Aim of the task: Copy every line of text in each of the records below word for word, leaving out the pictures.

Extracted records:
*-*-*

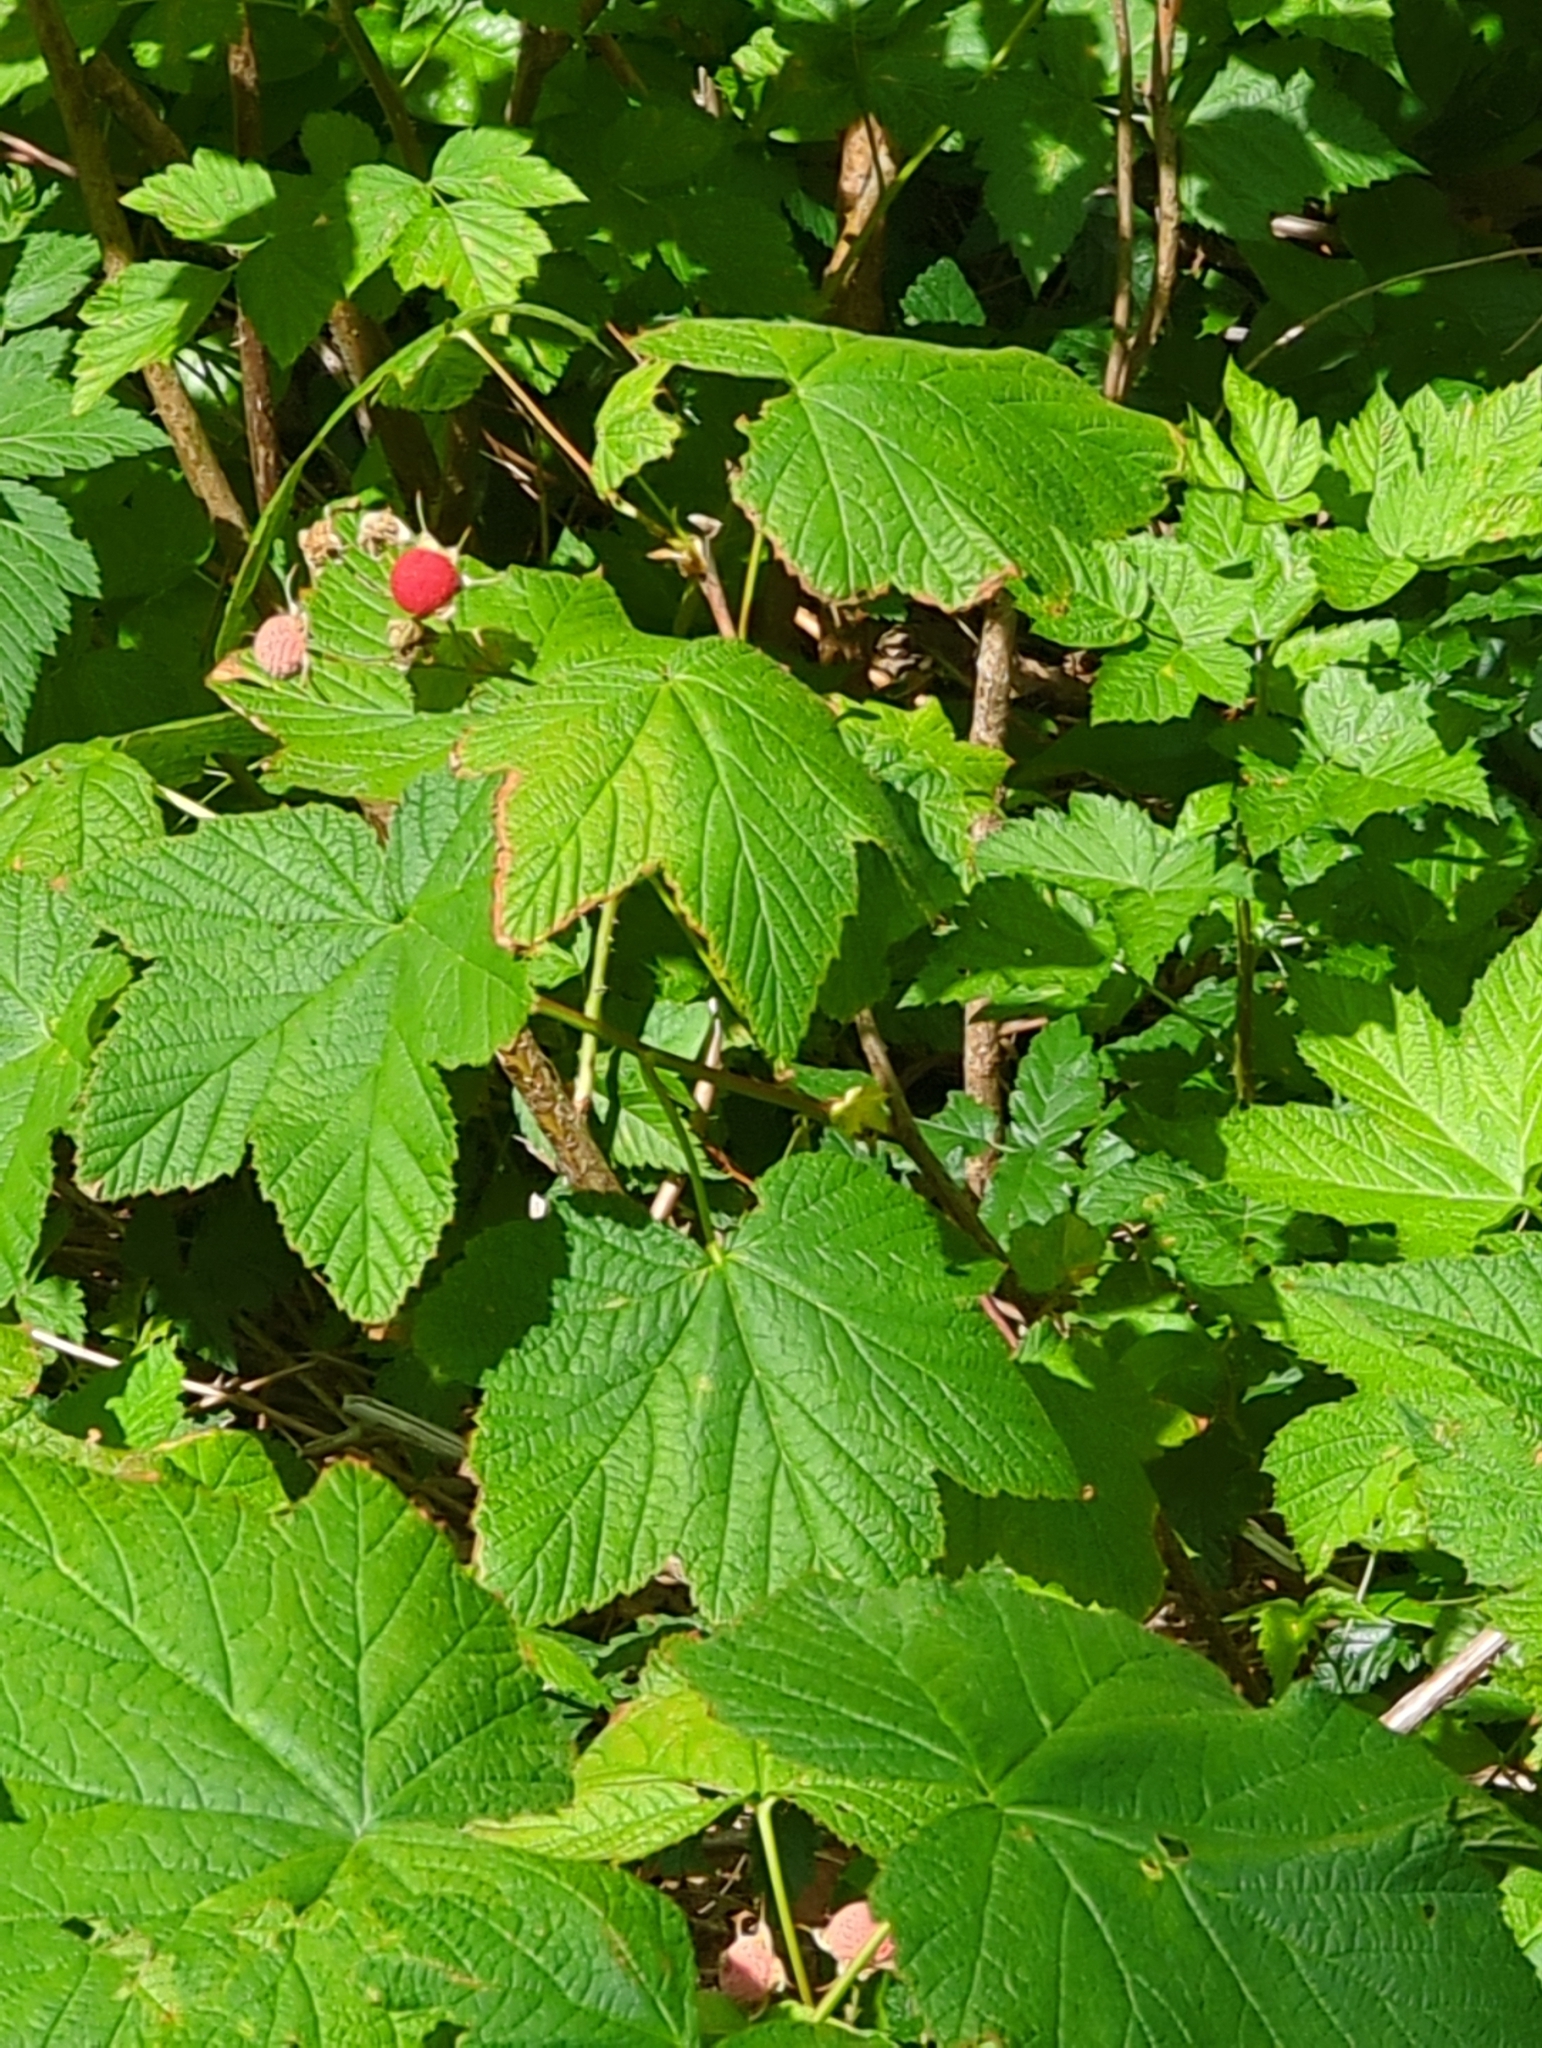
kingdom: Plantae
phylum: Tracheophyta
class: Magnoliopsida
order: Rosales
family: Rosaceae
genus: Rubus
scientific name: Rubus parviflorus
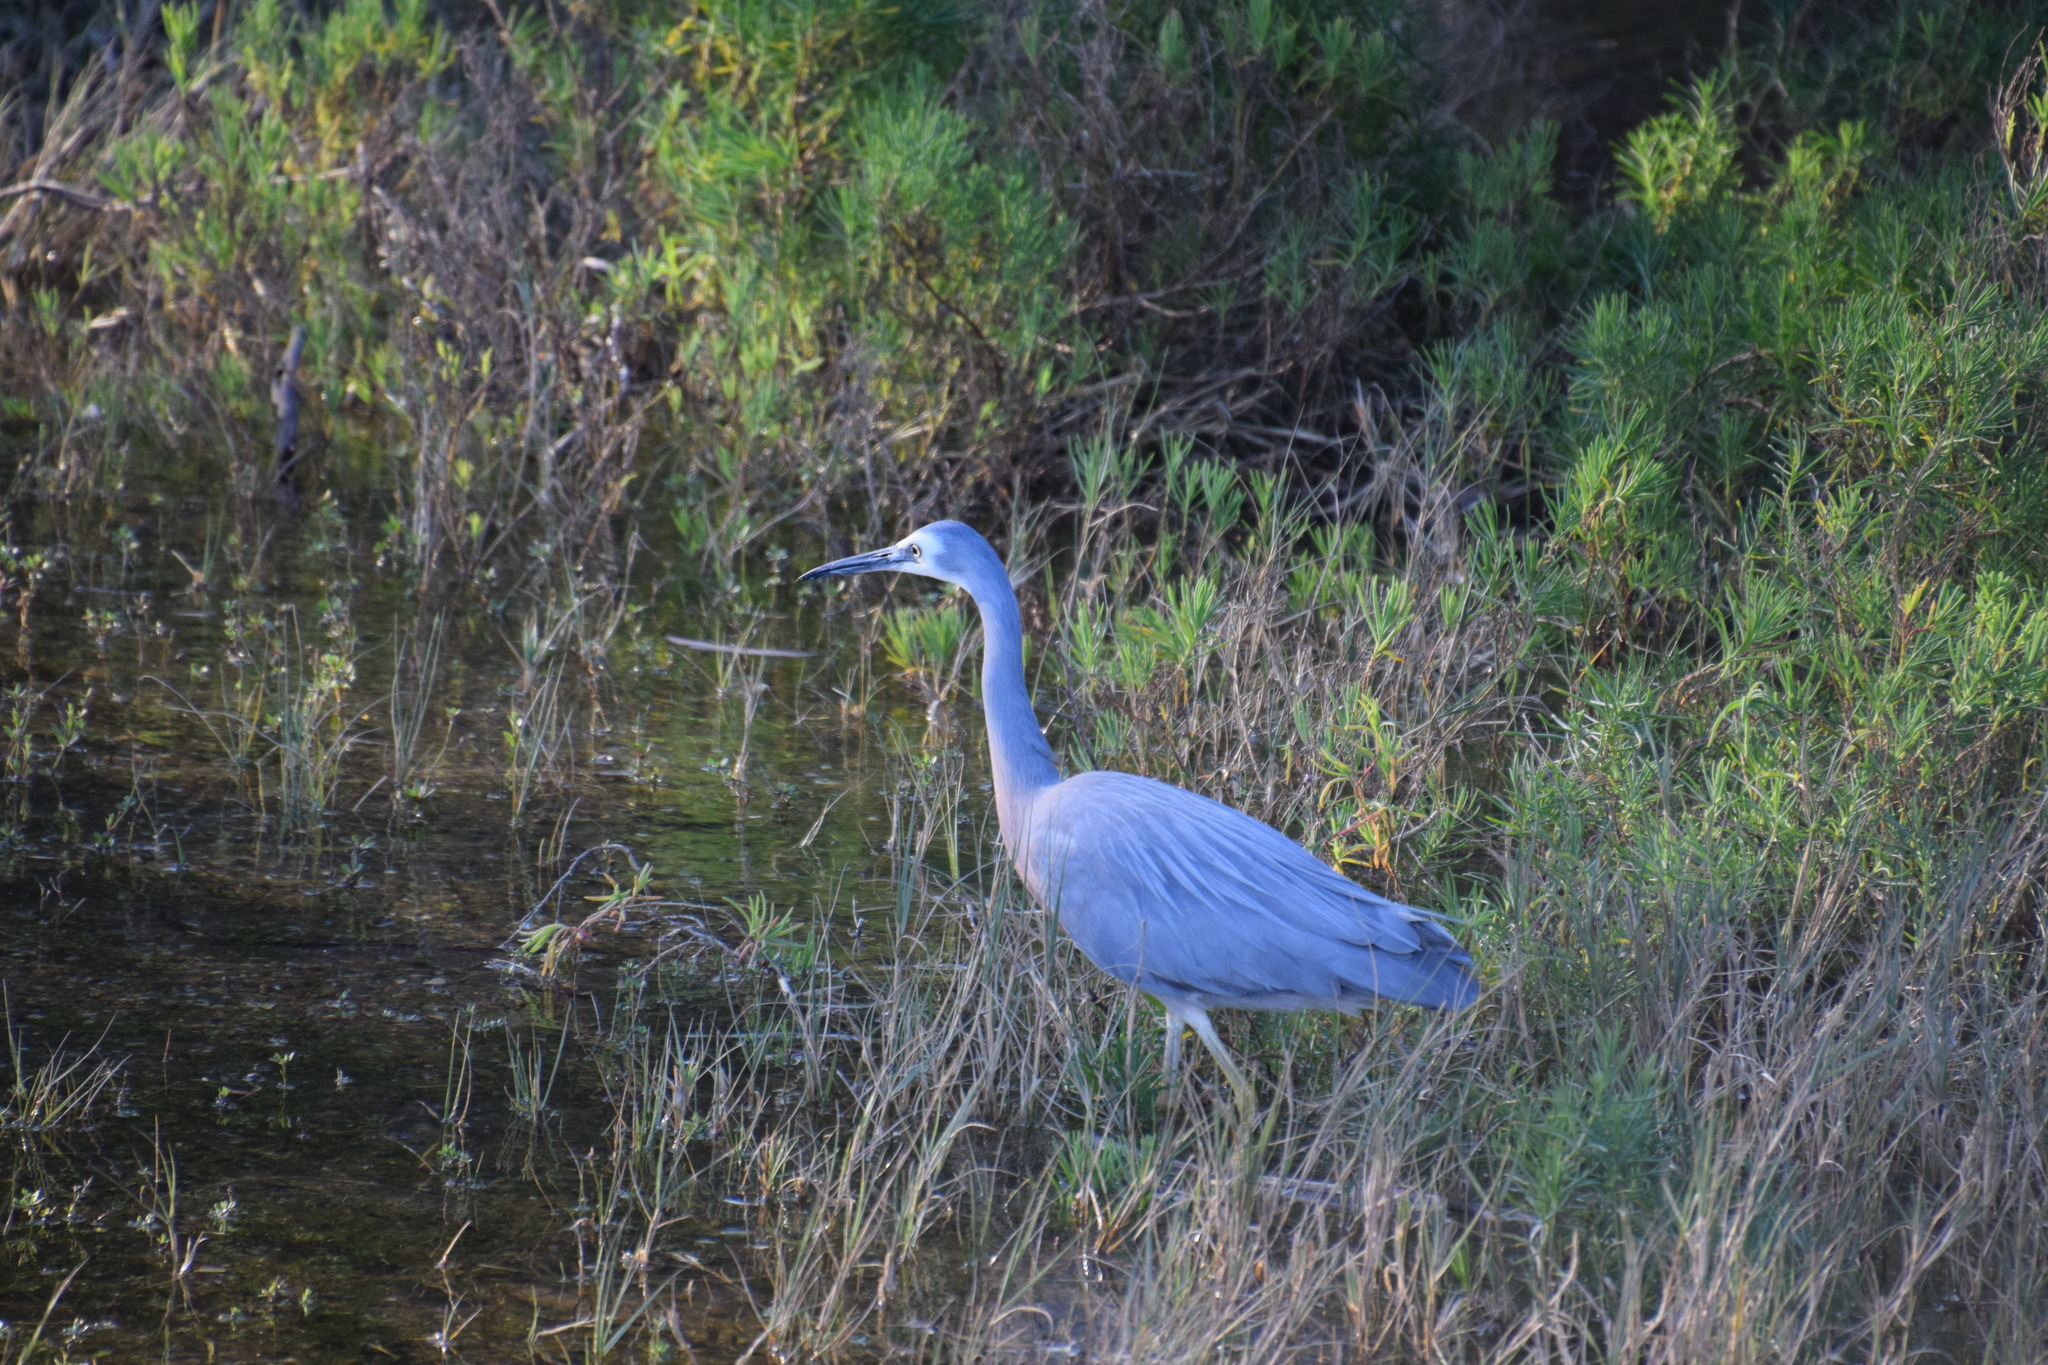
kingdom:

*-*-*

Answer in full:
kingdom: Plantae
phylum: Tracheophyta
class: Magnoliopsida
order: Rosales
family: Rosaceae
genus: Rubus
scientific name: Rubus parviflorus
kingdom:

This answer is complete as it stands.